President Barack Obama is scheduled to visit Cuba on Monday and Tuesday, and that trip could portend the cutting of more red tape that makes travel to the island nation more about learning about a culture and less about sunning on the beach.
Under the current requirements, Americans must spend time with rank-and-file Cubans. It’s called “people-to-people” tourism.
Getting rid of this may not be a boon.
Until they try a Cuban people-to-people itinerary, plenty of American travelers “are not accustomed to visiting kids in a school or going to a community project. Or going into somebody’s home,” said Tom Popper, president of New York-based InsightCuba tours.
Too many American travelers “just want lala land in their travels. They don’t want to get out of their comfort zone,” said TV travelogue host and guidebook author Rick Steves.
But often, the greatest rewards lie just beyond the reach of one’s comfort zone.
So consider this: What if we travelers always made person-to-person contact a priority? What if we borrowed a few tactics from folks in the people-to-people business?
As it happens, here are a few:
• Set a local goal. Then get help. Tour operator InsightCuba’s guides like to send travelers to the farmers market with five Cuban convertible pesos (about the median weekly Cuban wage) with the assignment of buying all the ingredients for a group meal.
“The idea is to see how hard it is to get together the meal,” said InsightCuba’s Popper. Suddenly, conversations with vendors get more detailed, haggling happens, a little money gets spread around, “and they’ll have an interaction that you don’t see at most farmers markets.”
• Hire a local guide, preferably without a big bus. Consult the Web and guidebooks to find a local guide with good references. These people can build an itinerary around your interests and make introductions.
• Make eye contact and start conversations. After all, what’s the point in trying to pass as a local? If you succeed, nobody will explain anything to you. Take your usual travel precautions, but wear your curiosity on your sleeve.

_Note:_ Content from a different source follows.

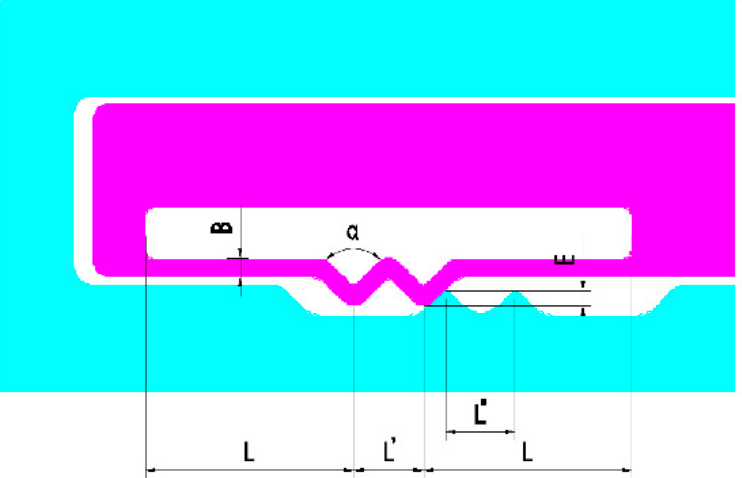
Figure 4. The parameters of elastic-beam delaying mechanism.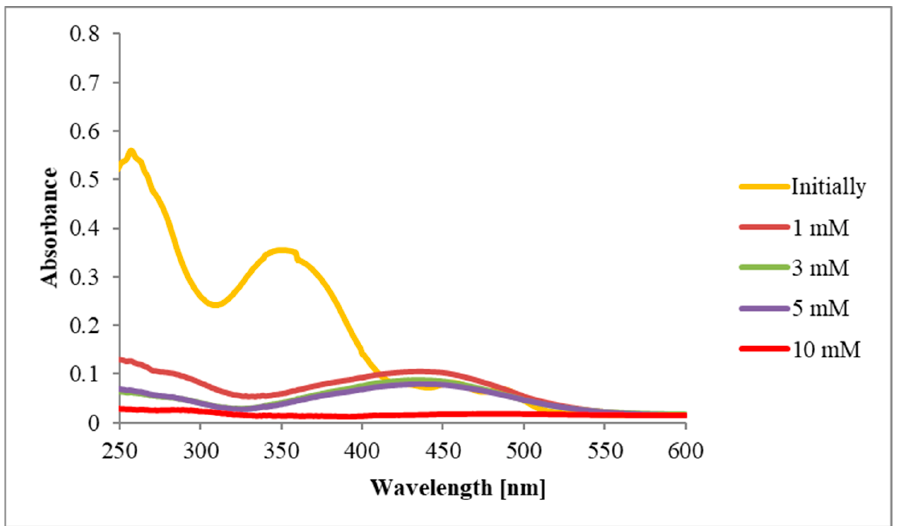
Figure 2. The influence of different AgNO 3 concentrations (1 mM, 3 mM, 5 mM, and 10 mM) on AgNPs-EtOH formation.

• Ask directions, even if you already know them. Allow time for these contacts to grow into larger adventures.
• Make ear contact too. Stash those earbuds, and you’re apt to meet artisans working, monks chanting, kids singing, musicians practicing — you name it.
• Go to church. Or temple. Or mosque. Most religious gathering places are happy to see visitors. Show respect and curiosity and a warm welcome is likely to follow.
• Go to college or a collegiate neighborhood. No matter your age, odds are good you’ll find some people with flexible schedules who want to practice their English.
• Do it alone. Or as a group. As InsightCuba’s Popper noted, group trips can ease access; it’s easier for a known organization to book a visit to a school, for instance.
But as Steves explained, independent travelers, exploring the world alone or in small, self-directed groups, have the flexibility to embrace serendipity in a way that no larger group can.
• Look beyond the usual hotel suspects. At a minimum, personalize the experience by chatting up your hotel’s staff. Better yet, try a B&B or home stay, perhaps through Airbnb or VRBO. On a home stay in a Cuban casa particular early this year, Steves frequently found himself on the rooftop patio, talking politics with his hosts and other locals.
“If you can go to a bar and meet strangers, that’s wonderful,” Steves said. “But there are all sorts of ways you can have these people-to-people experiences.”
If these kinds of contacts boosted profits for cruise companies, hoteliers and the people who run casinos and theme parks, the travel industry would do more to make them happen. But they don’t.
It’s not really our government’s job to make us into citizen diplomats. This stuff is up to us.